Mü’min önce, âyet-i kerîmelerdeki ve hadîs-i şerîflerdeki gerçekleri tasdik manasındaki iman nuruyla sonra da takva nuruyla bakarsa, kalbine gelenin şeytandan mı yahut Allah’tan ve melekten mi olduğunu anlar. Kalbe Allah’tan ve melekten gelene ilham, şeytandan gelene iğvâ denir.

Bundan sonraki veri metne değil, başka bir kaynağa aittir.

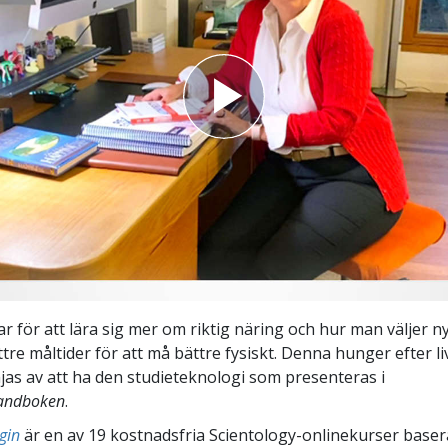
ar för att lära sig mer om riktig näring och hur man väljer n
tre måltider för att må bättre fysiskt. Denna hunger efter li
jas av att ha den studieteknologi som presenteras i
handboken
.
gin
är en av 19 kostnadsfria Scientology-onlinekurser base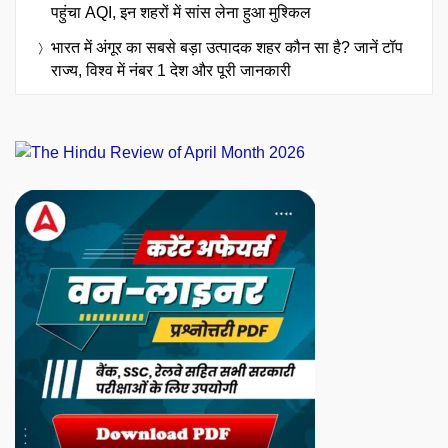
पहुंचा AQI, इन शहरों में सांस लेना हुआ मुश्किल
भारत में अंगूर का सबसे बड़ा उत्पादक शहर कौन सा है? जानें टॉप
राज्य, विश्व में नंबर 1 देश और पूरी जानकारी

Bu konuda Allah Teâlâ, Hz. Peygamber’in (s.a.s.) şahsında biz mü’minlere şöyle buyurmuştur:
“Eğer şeytandan (batıla kaydırmak için) bir fitleme seni dürterse hemen Allah'a sığın. Çünkü O (Allah), işiten (duaya icabet eden)dir, (kulun halini en iyi) bilendir. Muhakkak muttakîlere şeytandan bir vesvese dokunduğu zaman düşünürler (kalbe gelenin, aklını aydınlatan iman ve takva nuruyla bakarak şeytandan olduğunu anlarlar), hemen o (muttakiler, kalplerindeki takva/basîret nuruyla kalbe geleni) görücüdürler.”
(A’râf sûresi 7/200-201)
İmanın devam ve kemalini elde etmek ve şeytandan korunmak için ilim, sâlih amel, zikir ve fikir/tefekkür lazımdır.

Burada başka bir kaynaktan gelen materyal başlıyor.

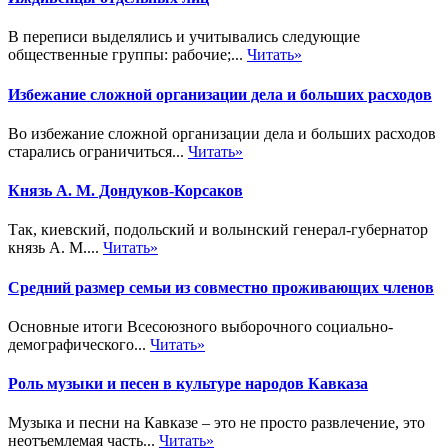
В переписи выделялись и учитывались следующие
общественные группы: рабочие;...
Читать»
Избежание сложной организации дела и больших расходов
Во избежание сложной организации дела и больших расходов
старались ограничиться...
Читать»
Князь А. М. Дондуков-Корсаков
Так, киевский, подольский и волынский генерал-губернатор
князь А. М....
Читать»
Средний размер семьи из совместно проживающих членов
Основные итоги Всесоюзного выборочного социально-
демографического...
Читать»
Роль музыки и песен в культуре народов Кавказа
Музыка и песни на Кавказе – это не просто развлечение, это
неотъемлемая часть...
Читать»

Önce Allah’ın her şeyi bildiğini, her şeye kadir olduğunu ve ne istese hemen oluverdiğini bilip Allah’a müracaat etmek;
İlmin ve imanın gereği Allah’ı razı edecek amel işlemek;
Sonra zikri artırdıkça etrafında nurdan haleyi sağlayacak Allah’tan gafil olmayarak Kur’ân’da ve hadîs-i şerîflerde geçen zikirleri yapmak;
Her an ölüm gelebilir düşüncesiyle günahlardan ve gafletten uzak durarak ölüme hazırlıklı olmayı düşünmek gerekir.
Kalbe geleni anlamak için hakkı-batılı, hayrı-şerri, faydalıyı-zararlıyı, iyiyi-kötüyü bilmek ve kavramak gerekir.
Kalbe gelen:
a) İnanılması, Ehl-i Sünnetçe küfür ve şirkse, Hz. Peygamber’in (s.a.s.) ahlakına uymuyorsa, yapılması ve söylenmesi kendi mezhebince günah ise, bunların hepsi reddedilir,
b) Yapılması ve söylenmesi mekruh ise yine reddedilir,
c) Uygulanması caiz ise kabulü de yapılması da caiz olur, bazen caizin terki evla olur, ancak mubahların artırılması uygun değildir,
d) Eğer şüpheli ise şüpheli olanı reddeder, şüpheli olmayana yönelir,
e) Kalbe gelen, şüpheli de değil ancak karar veremeyecek kadar kapalı ise, tecrübesi ile nefsine sorup aksini yaptığı zaman isabetli oluyorsa nefsine sorar aksini yapar,
“Nefse tat veren şey ruha azap verir, nefse azap veren şey ruha tat verir.”
İmam Rabbânî (k.s.)
f) Herhangi mubah bir işle ilgili olan şey menfaatine ise kabul eder, zararına olacaksa kabul etmez.